- Court: House of Lords
- Decided: 14 March 1963
- Citation: [1964] AC 40, [1963] UKHL 2

Court membership
- Judges sitting: Lord Reid, Lord Evershed, Lord Morris of Borth-y-Gest, Lord Hodson, and Lord Devlin

= Ridge v Baldwin =

1964 House of Lords labour law case, relating to natural justice and judicial review

Ridge v Baldwin [1964] AC 40 was a UK labour law case heard by the House of Lords. The decision extended the doctrine of natural justice (procedural fairness in judicial hearings) into the realm of administrative decision making. As a result, the case has been described as "the landmark case" that opened up decisions taken by the UK executive to judicial review in English law.

==Facts==
The Brighton police authority dismissed its Chief Constable (Charles Ridge) without offering him an opportunity to defend his actions. The Chief Constable appealed, arguing that the Brighton Watch Committee (headed by George Baldwin) had acted unlawfully (ultra vires) in terminating his appointment in 1958 following criminal proceedings against him.

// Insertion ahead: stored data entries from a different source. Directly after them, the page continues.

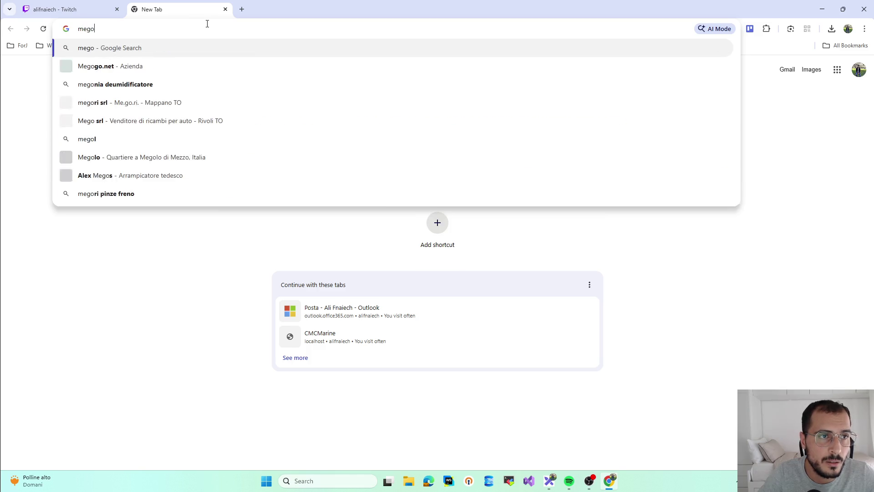
pyautogui.press('BackSpace')
pyautogui.press('BackSpace')
pyautogui.press('BackSpace')
pyautogui.write('elon')
pyautogui.press('Return')
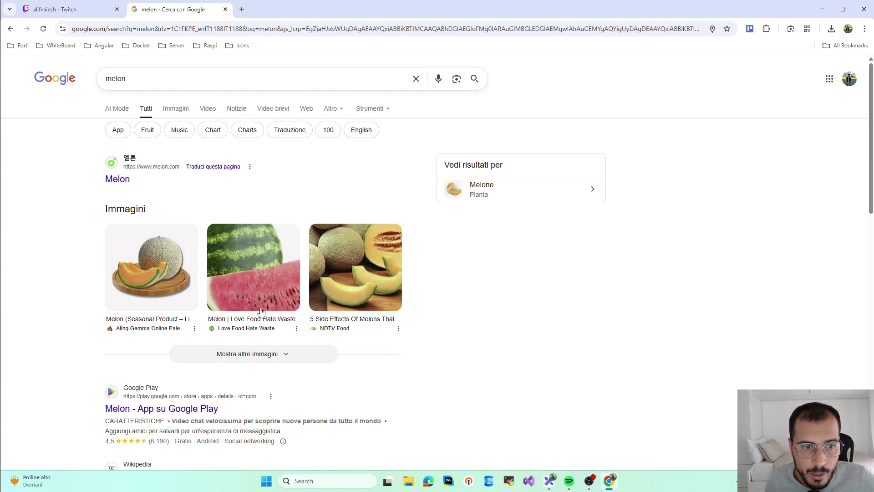
# - Refine the search to 'melon yellow' image results, then return to the Twitch tab
pyautogui.click(162, 83)
pyautogui.write('ye')
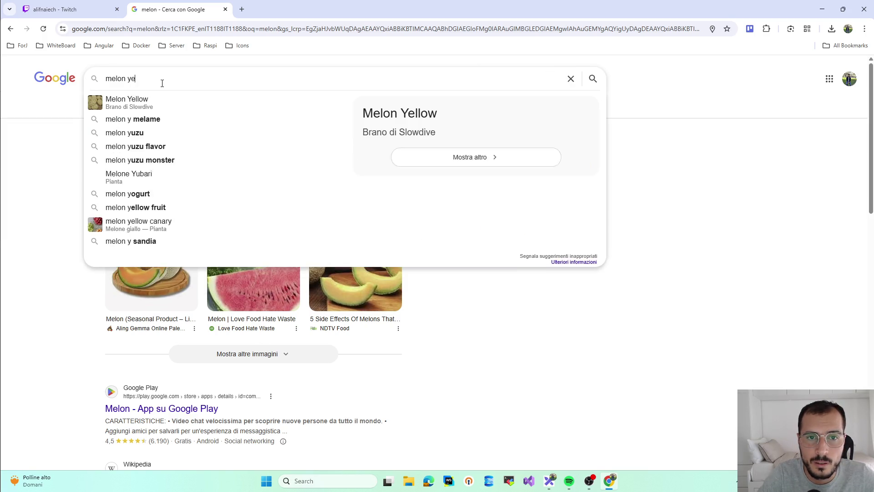
pyautogui.write('ll')
pyautogui.write('ow')
pyautogui.press('Return')
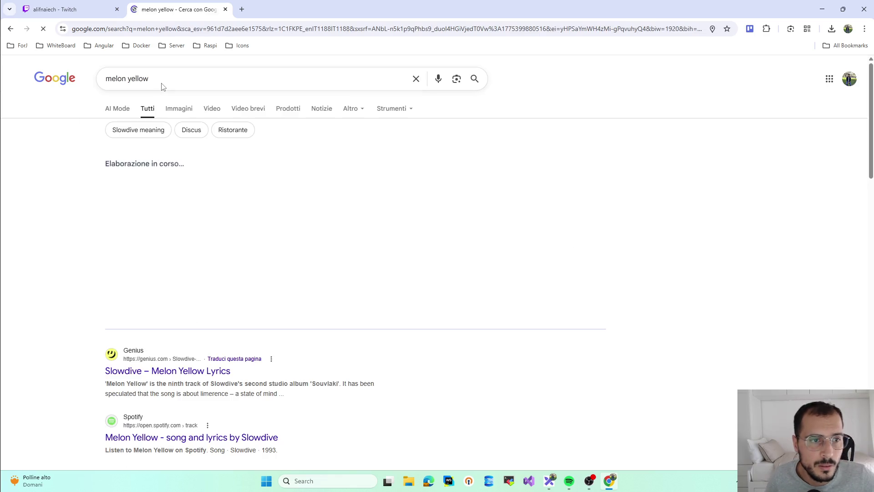
pyautogui.click(177, 115)
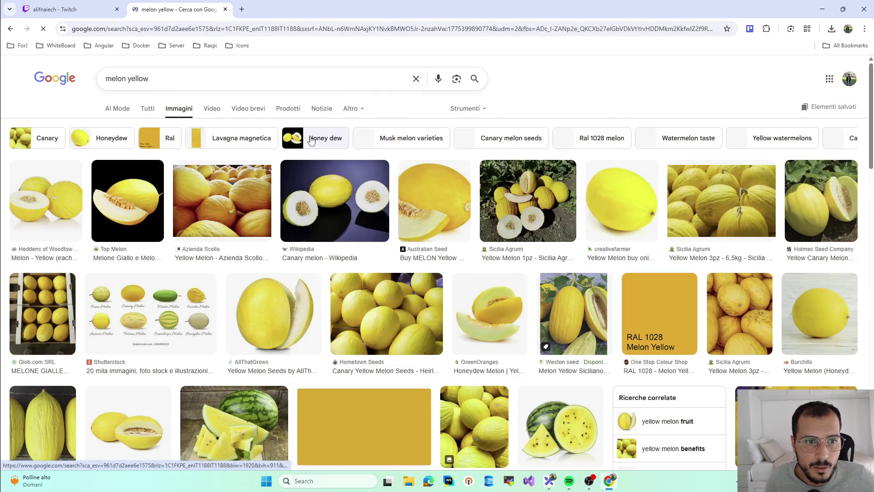
pyautogui.click(175, 80)
pyautogui.press('Escape')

Ridge also sought financial reparation from the police authority; having declined to seek reappointment, he sought a reinstatement of his pension, to which he would have been entitled with effect from 1960 had he not been dismissed, plus damages, or salary backdated to his dismissal.

==Judgment==
The House of Lords held that Baldwin's committee had violated the doctrine of natural justice, overturning the principle outlined by the Donoughmore Committee thirty years before that the doctrine of natural justice could not be applied to administrative decisions.

==Significance==
"Natural justice" is a legal doctrine which requires an absence of bias (nemo iudex in causa sua) and the right to a fair hearing (audi alteram partem). Ridge was the first time that the doctrine had been used to overturn a non-judicial (or quasi-judicial) decision.